--- TASK STATEMENT ---
Search the data below for the string "cervical" and copy all lines where it shows up.
* * *
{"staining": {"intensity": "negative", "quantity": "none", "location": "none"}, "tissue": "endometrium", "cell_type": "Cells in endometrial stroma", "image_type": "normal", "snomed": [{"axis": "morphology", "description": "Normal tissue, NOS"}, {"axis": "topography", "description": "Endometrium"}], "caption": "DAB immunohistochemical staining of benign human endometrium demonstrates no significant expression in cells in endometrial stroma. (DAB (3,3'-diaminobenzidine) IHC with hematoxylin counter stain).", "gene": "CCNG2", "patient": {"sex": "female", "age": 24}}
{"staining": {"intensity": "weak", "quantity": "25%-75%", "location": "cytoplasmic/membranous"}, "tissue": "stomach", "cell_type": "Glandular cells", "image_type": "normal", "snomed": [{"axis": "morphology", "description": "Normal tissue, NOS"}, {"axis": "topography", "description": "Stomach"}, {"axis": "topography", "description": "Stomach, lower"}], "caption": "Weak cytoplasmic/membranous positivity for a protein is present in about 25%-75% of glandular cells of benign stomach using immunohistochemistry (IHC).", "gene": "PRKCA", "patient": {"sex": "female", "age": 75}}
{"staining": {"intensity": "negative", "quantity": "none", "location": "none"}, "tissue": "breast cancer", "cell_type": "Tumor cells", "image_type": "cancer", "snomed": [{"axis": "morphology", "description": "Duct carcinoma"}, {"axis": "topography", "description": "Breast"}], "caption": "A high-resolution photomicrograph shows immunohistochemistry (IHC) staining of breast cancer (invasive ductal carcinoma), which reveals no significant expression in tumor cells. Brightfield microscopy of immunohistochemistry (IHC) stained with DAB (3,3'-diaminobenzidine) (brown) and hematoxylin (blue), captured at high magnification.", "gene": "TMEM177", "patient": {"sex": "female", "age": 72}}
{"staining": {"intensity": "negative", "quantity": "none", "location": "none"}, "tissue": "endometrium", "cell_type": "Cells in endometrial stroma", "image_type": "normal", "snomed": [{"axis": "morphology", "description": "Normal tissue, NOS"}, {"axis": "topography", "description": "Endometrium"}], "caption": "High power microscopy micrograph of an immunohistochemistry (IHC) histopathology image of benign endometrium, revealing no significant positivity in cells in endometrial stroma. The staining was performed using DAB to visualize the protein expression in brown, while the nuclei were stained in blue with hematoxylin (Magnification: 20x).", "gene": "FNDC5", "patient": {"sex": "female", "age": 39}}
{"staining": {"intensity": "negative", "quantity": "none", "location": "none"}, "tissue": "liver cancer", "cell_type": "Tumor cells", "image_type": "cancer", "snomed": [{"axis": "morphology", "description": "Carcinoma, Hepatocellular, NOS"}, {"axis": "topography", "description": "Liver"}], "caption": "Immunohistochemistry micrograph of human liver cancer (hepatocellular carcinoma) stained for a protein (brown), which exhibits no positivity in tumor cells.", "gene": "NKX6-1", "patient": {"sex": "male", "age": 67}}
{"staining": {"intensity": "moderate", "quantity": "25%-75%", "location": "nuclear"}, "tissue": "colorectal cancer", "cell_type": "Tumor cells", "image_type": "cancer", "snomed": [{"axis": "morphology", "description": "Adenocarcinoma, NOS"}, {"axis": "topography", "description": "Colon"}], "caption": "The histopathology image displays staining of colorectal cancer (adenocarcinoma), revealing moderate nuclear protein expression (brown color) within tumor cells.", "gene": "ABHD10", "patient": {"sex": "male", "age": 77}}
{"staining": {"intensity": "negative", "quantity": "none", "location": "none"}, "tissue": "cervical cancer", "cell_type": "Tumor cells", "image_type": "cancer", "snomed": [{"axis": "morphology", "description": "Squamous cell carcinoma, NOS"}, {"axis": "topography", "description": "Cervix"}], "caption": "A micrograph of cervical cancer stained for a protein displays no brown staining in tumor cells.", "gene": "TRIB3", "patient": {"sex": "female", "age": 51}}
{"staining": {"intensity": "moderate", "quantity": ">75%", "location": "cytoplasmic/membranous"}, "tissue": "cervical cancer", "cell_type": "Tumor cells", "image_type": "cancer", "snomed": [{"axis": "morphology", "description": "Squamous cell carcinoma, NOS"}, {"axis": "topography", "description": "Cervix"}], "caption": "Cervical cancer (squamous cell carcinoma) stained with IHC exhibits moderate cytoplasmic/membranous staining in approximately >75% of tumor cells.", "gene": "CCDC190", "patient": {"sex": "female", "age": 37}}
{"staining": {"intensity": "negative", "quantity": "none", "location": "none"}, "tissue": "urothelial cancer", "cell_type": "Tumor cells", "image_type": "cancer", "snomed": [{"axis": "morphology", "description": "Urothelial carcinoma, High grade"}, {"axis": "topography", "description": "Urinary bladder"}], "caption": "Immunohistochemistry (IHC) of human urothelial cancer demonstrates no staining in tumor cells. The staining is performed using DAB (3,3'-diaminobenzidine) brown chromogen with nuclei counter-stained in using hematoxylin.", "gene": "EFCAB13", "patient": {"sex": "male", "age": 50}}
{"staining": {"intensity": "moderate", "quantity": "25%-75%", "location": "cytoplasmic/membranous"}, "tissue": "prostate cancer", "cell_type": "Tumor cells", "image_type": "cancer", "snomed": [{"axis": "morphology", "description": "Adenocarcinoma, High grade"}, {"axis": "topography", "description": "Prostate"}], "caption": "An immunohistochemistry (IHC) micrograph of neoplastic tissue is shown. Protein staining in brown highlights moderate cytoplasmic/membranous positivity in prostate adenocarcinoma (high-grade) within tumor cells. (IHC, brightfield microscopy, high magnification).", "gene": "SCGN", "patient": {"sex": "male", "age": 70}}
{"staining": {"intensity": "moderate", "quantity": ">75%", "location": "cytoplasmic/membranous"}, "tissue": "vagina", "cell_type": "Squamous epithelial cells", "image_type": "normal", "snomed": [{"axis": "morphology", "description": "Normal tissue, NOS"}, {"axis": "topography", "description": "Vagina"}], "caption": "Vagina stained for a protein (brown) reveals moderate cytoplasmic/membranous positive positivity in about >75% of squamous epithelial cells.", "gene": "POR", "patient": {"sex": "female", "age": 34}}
* * *
--- RESPONSE BOX ---
{"staining": {"intensity": "negative", "quantity": "none", "location": "none"}, "tissue": "cervical cancer", "cell_type": "Tumor cells", "image_type": "cancer", "snomed": [{"axis": "morphology", "description": "Squamous cell carcinoma, NOS"}, {"axis": "topography", "description": "Cervix"}], "caption": "A micrograph of cervical cancer stained for a protein displays no brown staining in tumor cells.", "gene": "TRIB3", "patient": {"sex": "female", "age": 51}}
{"staining": {"intensity": "moderate", "quantity": ">75%", "location": "cytoplasmic/membranous"}, "tissue": "cervical cancer", "cell_type": "Tumor cells", "image_type": "cancer", "snomed": [{"axis": "morphology", "description": "Squamous cell carcinoma, NOS"}, {"axis": "topography", "description": "Cervix"}], "caption": "Cervical cancer (squamous cell carcinoma) stained with IHC exhibits moderate cytoplasmic/membranous staining in approximately >75% of tumor cells.", "gene": "CCDC190", "patient": {"sex": "female", "age": 37}}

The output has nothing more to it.